Ternyata. Dewasa ini, mendengar keluhan orang tua bukan lagi hal yang bisa dianggap omelan membosankan, apalagi sebagai anak pertama, rasa-rasanya curahan hati dan keluhan orang tua adalah sebuah tanggung jawab, lagi-lagi kadangkala seperti hari hari sebelumnya, malam ini seorang ibu yang menanggung beban meluapkannya. Entah harus seperti apa respon yang aku berikan, rasanya begitu berat dan menyakitkan, rasanya sedih, marah, kecewa, merasa bersalah. Aku kecewa karna ia kurang kuat untuk menghadapi semua ini, ya aku terlalu egois untuk memintanya lebih kuat sedang aku sendiri mengetahui bagaimana rasa lega saat semua beban yang dirasa bisa diungkapkan. Aku marah pada diri sendiri karena memiliki banyak keraguan untuk bisa berbuat apa-apa. Aku terlalu lemah, terlalu takut, terlalu bergantung. Aku tidak ingin dikeadaan seperti ini, aku tidak ingin memilih jalan ini, entah kenapa kadang memikirkannya membuatku marah pada diriku sendiri yang begitu lemah karena tidak berani mengambil langkah pasti.
Sebenarnya sebagai anak pertama, rasanya menyenangkan ketika kecil menjadi satu-satunya dan selalu memiliki hal-hal atau barang-barang baru. Hingga diumur kurang lebih 5 tahun adikku yang kedua lahir kedunia, aku merasa senang karena rumah semakin ramai, kemudian saat umur adikku yang kedua kurang lebih 6 tahun, lahir lagi adikku yang ketiga dan saat ini aku sudah mulai remaja menuju dewasa sampai pada akhirnya ku sadari menjadi dewasa tidaklah mudah, terutama saat ini umurku yang sudah diatas 20 tahun atau bisa dibilang masa masa “Quarter life crisis”.

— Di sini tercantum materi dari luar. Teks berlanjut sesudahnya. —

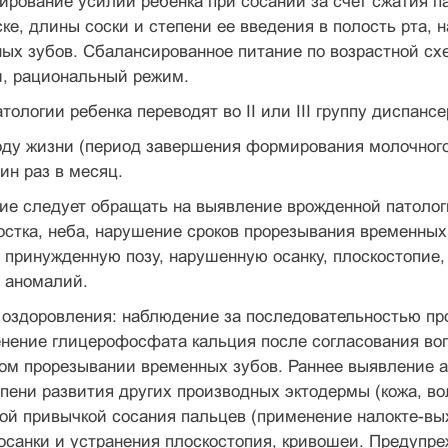
лирование усилий ребенка при сосании за счет сжатия 
ске, длины соски и степени ее введения в полость рта,
ных зубов. Сбалансированное питание по возрастной схе
и, рациональный режим.
тологии ребенка переводят во II или III группу диспанс
году жизни (период завершения форми­рования молочног
ин раз в месяц.
е следует обращать на выявление врожден­ной патолог
остка, неба, нарушение сроков прорезывания временных
 принужденную позу, нарушенную осанку, плоскостопие,
 аномалий.
оздоровления: наблюдение за последователь­ностью пр
нение глицерофосфата кальция после согласо­вания во
ном прорезывании временных зубов. Раннее выявление 
епени развития других производных эктодермы (кожа, вол
ой привычкой сосания пальцев (применение налокте-вых
санки и устранения плоскостопия, кривошеи. Предупре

Quarter Life Crisis atau krisis usia seperempat abad merupakan istilah psikologi yang merujuk pada keadaan emosional yang umumnya dialami oleh orang-orang berusia 20 hingga 30 tahun seperti kekhawatiran, keraguan terhadap kemampuan diri, dan kebingungan menentukan arah hidup. Krisis ini dipicu oleh tekanan yang dihadapi baik dari diri sendiri maupun lingkungan, belum memiliki tujuan hidup yang jelas sesuai dengan nilai yang diyakini, serta banyak pilihan dan kemungkinan sehingga bingung untuk memilih (wikipedia).
Ternyata sebagai anak pertama ada beban tersendiri yang harus dibendung, digenggam dan ditahan tentang apakah bisa aku menjadi contoh yang baik untuk kedua saudaraku, apakah bisa aku menjadi lebih berguna bagi orang tuaku, apakah nanti aku akan sulit mendapatkan pekerjaan, apakah bisa menjadi seperti yang orang tua harapkan, apakah bisa menyenangkan orang tua dimasa tua mereka serta ikut berperan dalam tumbuh kembang adik-adikku.
Kadangkala dengan beban ini aku merasa lelah, ada banyak sisi yang harus diperhatikan, dipertimbangkan dan dimengerti. Kadangkala aku mampu, namun kadangkala rasanya begitu menyesakkan. Namun, meski mendengar keluhan orang tua rasanya seperti menambah beban, tetapi darinya ada semangat lebih dan menjadi sebuah tamparan untuk menyadarkan sudah berapa banyak waktu yang terbuang sia-sia yang dihabiskan dalam zona nyaman, menyadarkan agar segera bergerak untuk apapun hal yang bisa dilakukan saat ini demi memperjuangkan masa depan.
Selain itu, dibalik ini semua, ada banyak hal lain yang sangat aku syukuri sebagai hamba Tuhan. Ini jauh lebih baik dari mereka yang mungkin harus menjadi tulang punggung keluarga diusia masih sangat muda, ini jauh lebih baik dari mereka yang sudah tidak mempunyai orang tua atau orang tua yang sudah berpisah. Aku tidak pernah tau beban seperti apa yang mereka rasakan. Namun aku yakin setiap orang punya beban nya masing-masing.
Sebagai penutup aku ingin mengatakan bahwa :
"Semakin sering kita mendengarkan semakin kita akan mengerti apa yang mereka rasakan
Semakin sering kita merasakan, semakin kita semangat atas apa yang sedang diperjuangkan
Semakin semangat berjuang, kita akan semakin sayang dengan waktu yang terbuang"
Apakah kalian merasakan hal yang sama sebagai anak pertama, atau kalian memiliki perspektif, cerita dan pengalaman yang lain?